10 thoughts on “Management Tactic #58: A Modest Proposal”

  1. First, ew…

    Second, punctuation then emoticon in my opinion.

    Third, I don’t see the men changing themselves as often as would be needed.

    What about space underwear in which the waste gets vacuumed into a little backpack that gets emptied at the end of the day?

    Very weird post, Jamey. 🙂

    • Emma–True, that is a messy topic. I think the type of diapers depends on how eco-friendly the company is. At my office, we try to use disposal products as little as possible, so I guess we’ll be washing our cloth diapers at home every night.

  2. Last Friday I was staring at the empty back wall of my cubicle, and decided to give it a little more character. I’ve read and saved excerpts from several different books on business tactics and innovation in the last few years. I chose certain short passages, copied them into Microsoft Word, and printed them out for my cube wall to see if it would help motivate me, my employees, and stimulate conversation amongst us. I had some extra space to fill, so I went to your blog, Jamey, and chose a few of your Management Tactic posts to join my board of wisdom (hopefully this is ok with you—I’m giving you full credit, I promise!). Some of my favorite posts like Fingerpointing, The Value of Facetime, I Am Responsible, Don’t Make Lemonade and Make Yourself Obsolete are now present for everyone in my department to read and comment on.

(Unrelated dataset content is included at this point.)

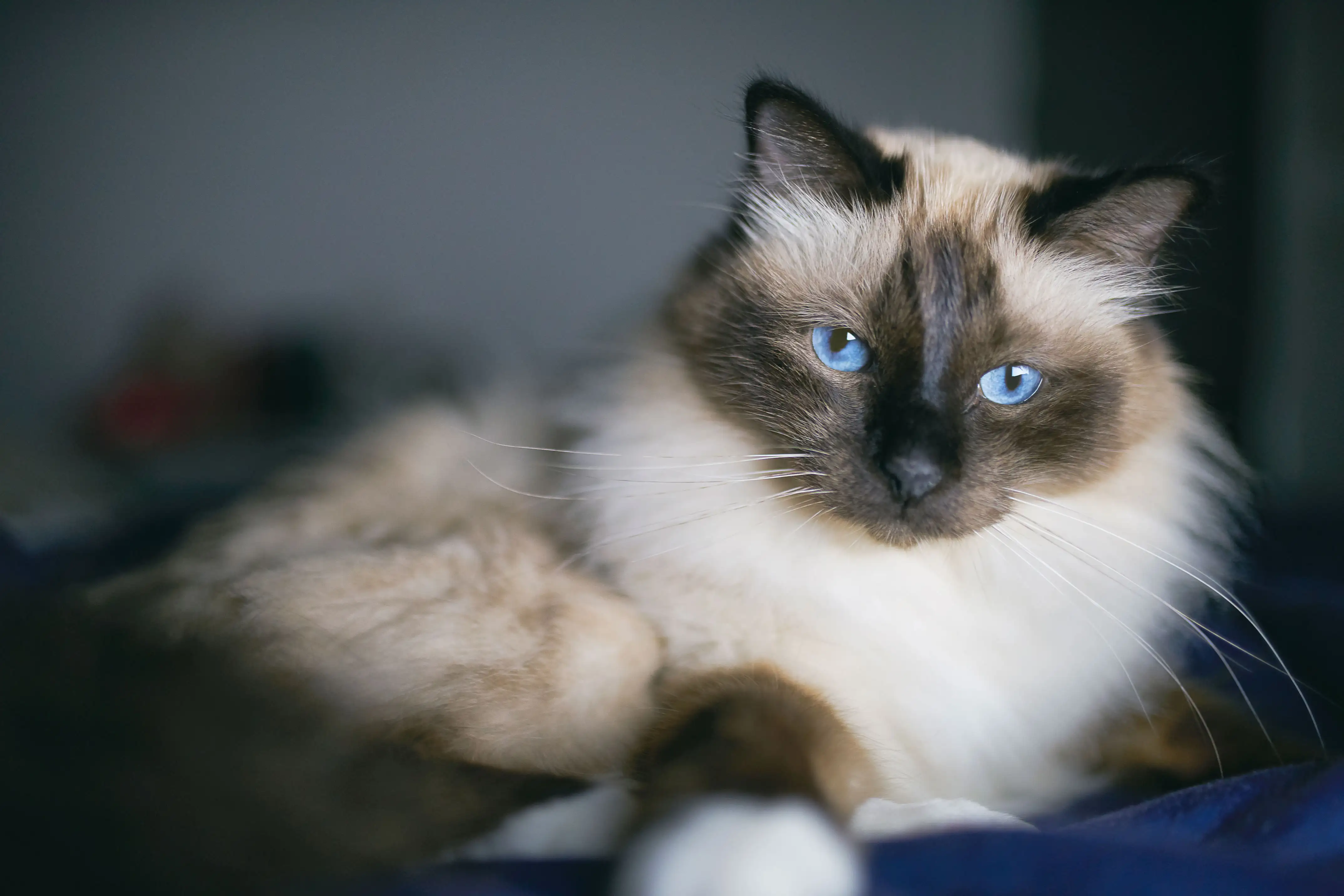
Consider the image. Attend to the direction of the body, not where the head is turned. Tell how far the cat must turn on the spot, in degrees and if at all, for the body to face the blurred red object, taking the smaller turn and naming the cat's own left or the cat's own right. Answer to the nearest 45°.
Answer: approximately 180°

    I checked the blog this morning, and as the page was loading, I noticed it was another post Management Tactic category. I was so excited! Would this be another gem to add to the wall? Before I read any of the text, I noticed the photo, and a few questions immediately sprang to mind. “What is going on here? Are those urinals? What do urinals have to do with business management? Is that Ben Stiller?” So I eagerly read the post, looking for enlightenment and answers to these nagging questions.

    I think I can now confidently say that today’s post is not going to join the “wall of wisdom”, unless I’m looking for a reason to get HR to schedule a meeting with me! 😛 (another vote for emoticon after punctuation)

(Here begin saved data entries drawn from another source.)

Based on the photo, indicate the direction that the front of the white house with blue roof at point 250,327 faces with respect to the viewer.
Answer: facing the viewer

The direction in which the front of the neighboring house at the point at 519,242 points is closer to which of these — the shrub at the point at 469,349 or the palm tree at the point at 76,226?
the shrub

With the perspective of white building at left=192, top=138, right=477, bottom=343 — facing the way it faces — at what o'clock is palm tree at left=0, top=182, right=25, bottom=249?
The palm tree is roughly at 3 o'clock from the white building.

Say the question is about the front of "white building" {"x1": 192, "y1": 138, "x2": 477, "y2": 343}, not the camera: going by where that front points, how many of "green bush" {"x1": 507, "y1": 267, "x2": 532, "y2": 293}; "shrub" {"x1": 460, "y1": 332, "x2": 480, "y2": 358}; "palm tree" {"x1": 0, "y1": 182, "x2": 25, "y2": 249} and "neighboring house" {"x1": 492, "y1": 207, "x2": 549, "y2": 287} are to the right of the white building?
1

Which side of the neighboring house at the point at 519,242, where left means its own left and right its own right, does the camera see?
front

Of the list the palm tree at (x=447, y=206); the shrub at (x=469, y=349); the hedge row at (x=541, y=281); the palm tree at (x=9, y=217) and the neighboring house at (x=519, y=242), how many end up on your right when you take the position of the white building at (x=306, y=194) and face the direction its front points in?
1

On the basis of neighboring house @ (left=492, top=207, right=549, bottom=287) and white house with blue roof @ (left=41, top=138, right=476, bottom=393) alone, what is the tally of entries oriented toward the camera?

    P.S. Please tell me the part about texting people to tell them you’re in the bathroom was a joke as well!

    • Katie–I’m extremely honored to make it onto your Wall of Wisdom! And I agree, this post most certainly does not belong. 🙂 Back when I started the “Management Tactics,” I thought I’d make them all tongue in cheek. There was still wisdom in the posts, but often the reader was supposed to do the opposite of what I was saying. After a while I decided to give actual leadership advice in a more straightforward way while still adding a little humor here and there.

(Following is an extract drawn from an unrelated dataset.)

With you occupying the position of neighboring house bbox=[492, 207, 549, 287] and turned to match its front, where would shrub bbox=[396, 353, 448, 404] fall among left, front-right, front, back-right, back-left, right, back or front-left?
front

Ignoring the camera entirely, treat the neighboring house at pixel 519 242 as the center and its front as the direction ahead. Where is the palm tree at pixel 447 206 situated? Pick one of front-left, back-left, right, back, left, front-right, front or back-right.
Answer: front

      But every once in a while I have to hearken back to the good ole days. 🙂

  3. Ok, practical reasons why this is silly.
    1) Cost of TP + Cost of bowl water < Cost of any diaper + cleaning or disposal.
    2) Time spent to wipe bunghole 1x/poop 0).
    3) Increase in Sick leave and health benefits, due to lack of un-hygenous atmosphere
    Finally, I already put up with too much of your shit. Now we’re all having to stew gaseous pools of each other’s dung. It makes that freshly shampooed poop smell, seem like a summer meadow.

    Emoticons have evolved from punctuation as Homo Sapien from Neandertal. But more like the relationship between letters and the words they create, punctuation alone rarely communicate meaning, where the combination of punctions into a recognizable emoticon can express some meaning, usually an emotion. The completion of that meaning may then need to be punctuated. I’d say yes, punctuation is needed after emoticons.